人々の悲鳴や怒号も聞こえ、街には緊迫した空気が流れていた。あの戦っている者たちの中に、アレクさんもいるだろう。
竜神祭の夜はロマンティックな光景だったけど、今は全く違う。見惚れている場合ではない。
「フィーネ! いけるか!?」
「はい!」
頷いて、私は手をかざす。
ここまで魔法を温存したおかげで、魔力なら回復している。

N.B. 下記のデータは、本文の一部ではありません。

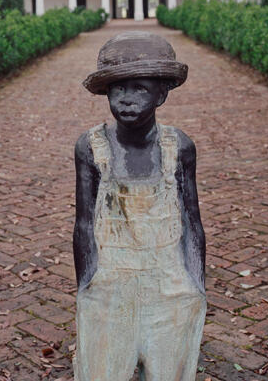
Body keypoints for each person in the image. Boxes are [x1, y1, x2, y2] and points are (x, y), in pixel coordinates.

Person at [73, 31, 206, 381]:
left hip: (170, 281)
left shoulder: (178, 147)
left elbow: (193, 221)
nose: (127, 100)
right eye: (118, 89)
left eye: (141, 89)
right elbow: (84, 223)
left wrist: (196, 285)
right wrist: (87, 286)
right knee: (103, 370)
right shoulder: (92, 147)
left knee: (168, 370)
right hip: (110, 282)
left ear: (162, 94)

これなら……。
私は勝利を確信し、手をかざす。
そして、今までと同じように集中し──。
──グォォォオオオオオオ!
その時。
邪竜の咆哮が、一際大きく聞こえた。
「ちっ……やはり来たか」
レオンが表情を歪ませる。
丘の下。
そこから邪竜が急上昇をし、私たちの前に姿を現したのだ。
邪竜の双眸がぎょろっと私たちに向けられ、殺気を放つ。
「どうやら、こいつなりに今の俺たちが脅威だということは分かっているらしい」
「ど、どうすればいいんでしょうか!? 一旦、この場を離れますか?」
「その必要はない! どちらにせよ、街を一望出来る場所はここだけだ。君は光魔法に集中してくれ。そのための時間なら……俺が稼ぐ!」
レオンが地面を蹴る。
そのまま邪竜に斬りかかる。しかし邪竜は怯まない。剣で傷を付けられた場所が再生されていく。
レオンが言っていた通り、街中のシャドウを取り込んで回復しているのだろう。このままではキリがない。

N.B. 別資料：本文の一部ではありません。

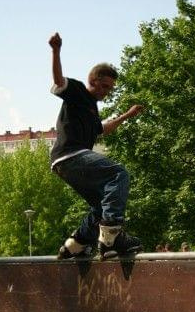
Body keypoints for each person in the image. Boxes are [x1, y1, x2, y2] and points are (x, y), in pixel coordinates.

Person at [48, 32, 143, 260]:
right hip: (70, 155)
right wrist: (56, 51)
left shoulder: (92, 109)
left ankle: (76, 244)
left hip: (67, 164)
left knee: (102, 204)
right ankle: (111, 236)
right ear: (93, 81)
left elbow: (102, 129)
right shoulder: (78, 91)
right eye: (104, 86)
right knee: (118, 174)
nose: (106, 92)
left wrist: (127, 115)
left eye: (110, 88)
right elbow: (59, 81)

邪竜が怒りの一声を発し、大口を開ける。口内では闇が奔流し、発射されようとしている。
照準は──私。
「させんっ!」
だが、レオンが咄嗟に邪竜の側面を剣で斬る。
いや──斬るというより、思い切り打ち叩くような形だった。そのおかげで、邪竜の攻撃は逸れ、近くの木に直撃する。

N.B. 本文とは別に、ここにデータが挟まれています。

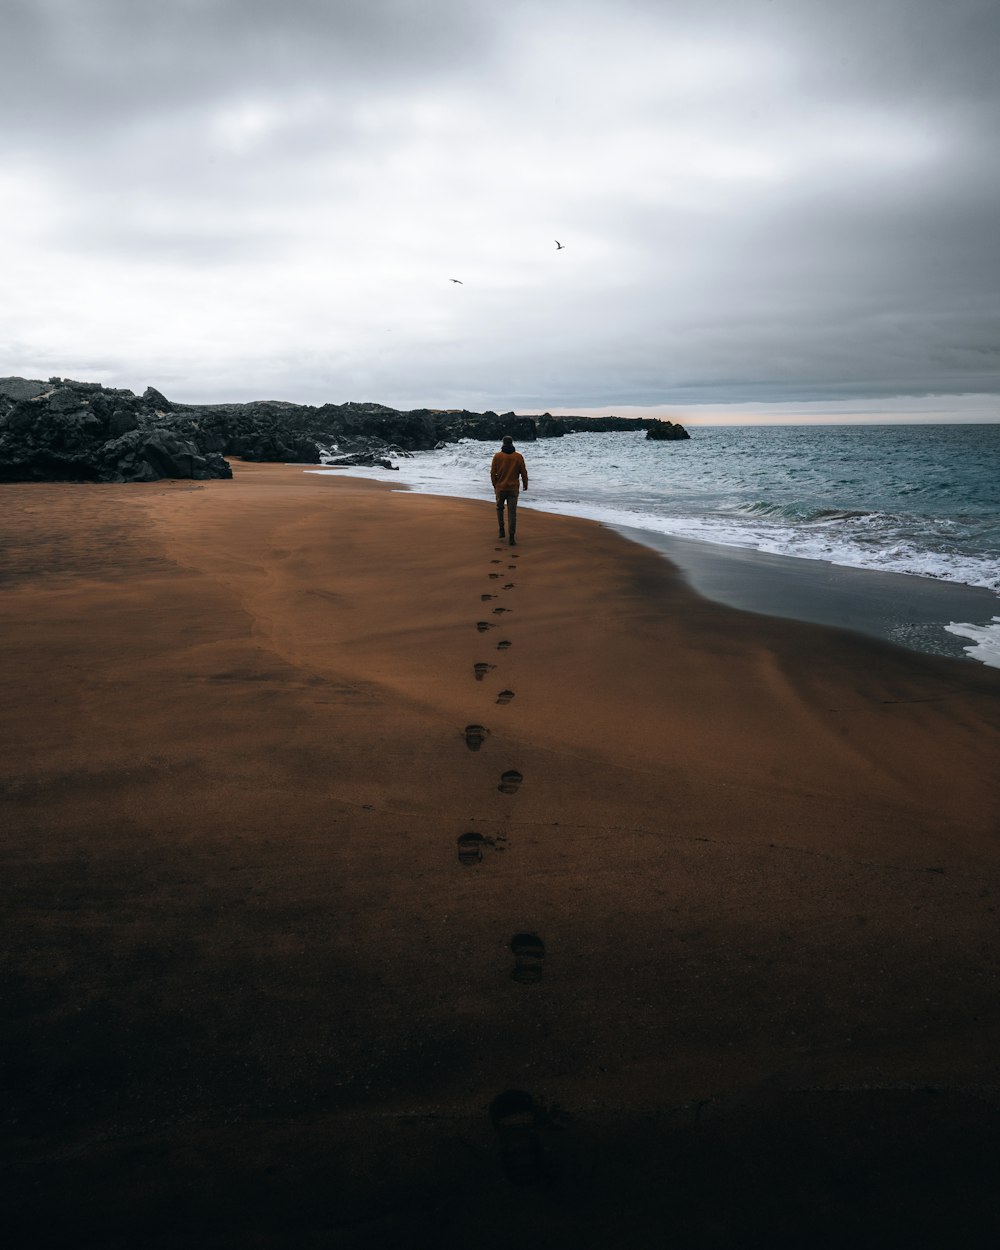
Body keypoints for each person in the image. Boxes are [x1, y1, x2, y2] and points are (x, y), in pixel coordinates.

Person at [490, 435, 528, 545]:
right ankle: (512, 536)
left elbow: (493, 473)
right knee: (512, 512)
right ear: (512, 443)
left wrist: (495, 485)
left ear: (503, 443)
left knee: (499, 508)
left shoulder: (497, 456)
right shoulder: (518, 457)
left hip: (500, 487)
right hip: (513, 488)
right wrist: (525, 484)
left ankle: (501, 529)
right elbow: (523, 472)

「攻撃がよく見える……! これなら、少しの間ならやり過ごせそうだ。フィーネ──! 俺に構うな! 光魔法を!」
レオンが戦いながら、私に顔を向ける。
首を縦に振り、体内で練っていた魔力を体外に放出した。
──街全体に行き渡るように、光魔法を発動する。
ここまで広い範囲で光魔法を使うのは初めてだ。
しかし不思議なことに自信を持って、「みんなを守りたい」と強く願うと上手く展開してくれた。
光魔法の聖なる光は、街全体に広がっていく。
その光に触れたシャドウが、徐々に消滅していくのが目に入る。
レオンの目論見は当たっていたのだ。
光魔法は平等に、邪竜にも降り注ぐ。
邪竜が苦しみで身をよじらせる。
目を血走らせ、口からは黒煙混じりの息が漏れた。
その姿を目の当たりにし──レオンは邪竜が『悲しみで泣いて』と言っていたけど、今なら私にも分かる。
邪竜の心を支配するのは嫉妬ではない。
恋人に会えなくなった嘆きの声であった。
光を媒介しているのだろうか──邪竜の想いの一部が、私の中に入り込んでくる──。
──『苦しい』
邪竜が泣いている。
そして私の頭の中に流れるのは、邪竜の記憶。
かつて、邪竜──セリオンは恋人ルミナと楽しく過ごしていた。
だが、他の神々による嫉妬により、セリオンとルミナは引き裂かれてしまう。竜神祭の伝承にあった通りだ。セリオンは嘆き、毎晩ルミナのことを考え続けていた。
最初の内は耐えられた。
しかし、セリオンは徐々に不安になる。
──何度、悲しみの夜を過ごしただろうか。
──ルミナは本当に、私のことを愛してくれているのだろうか。
──もしかしたら、何度重ねたか分からない夜のせいで、私のことなどとっくに忘れているんじゃないだろうか。
……と。
一年に一度、満天の星の橋が夜に架かるが、ルミナの存在を感じられるだけだ。
彼女の想いは分からない。
そしてセリオンは、幸せだった過去を夢想する。
──もっと思い出を──。
セリオンはいつしか、愛に狂い、正気を失った。
恋人や夫婦の幸せな記憶を喰らい、自分の傷を慰めた。
だが、それだけで傷は埋められない。
最早、自分が何者なのかも定かではなくなり──竜神は邪竜へと成り下がった。
悲しき竜の物語。
「苦しかったんですよね」
邪竜……いや──竜神セリオンの想いを知り、私は力強く語りかける。
「でも──安心してください。もう苦しむ必要はありません。私は、あなたも救ってさしあげるのですから」
聖なる光はさらに強くなっていく。
街全体だけではなく──夜空いっぱいに光の粒子が散らばり、リファリオンを照らした。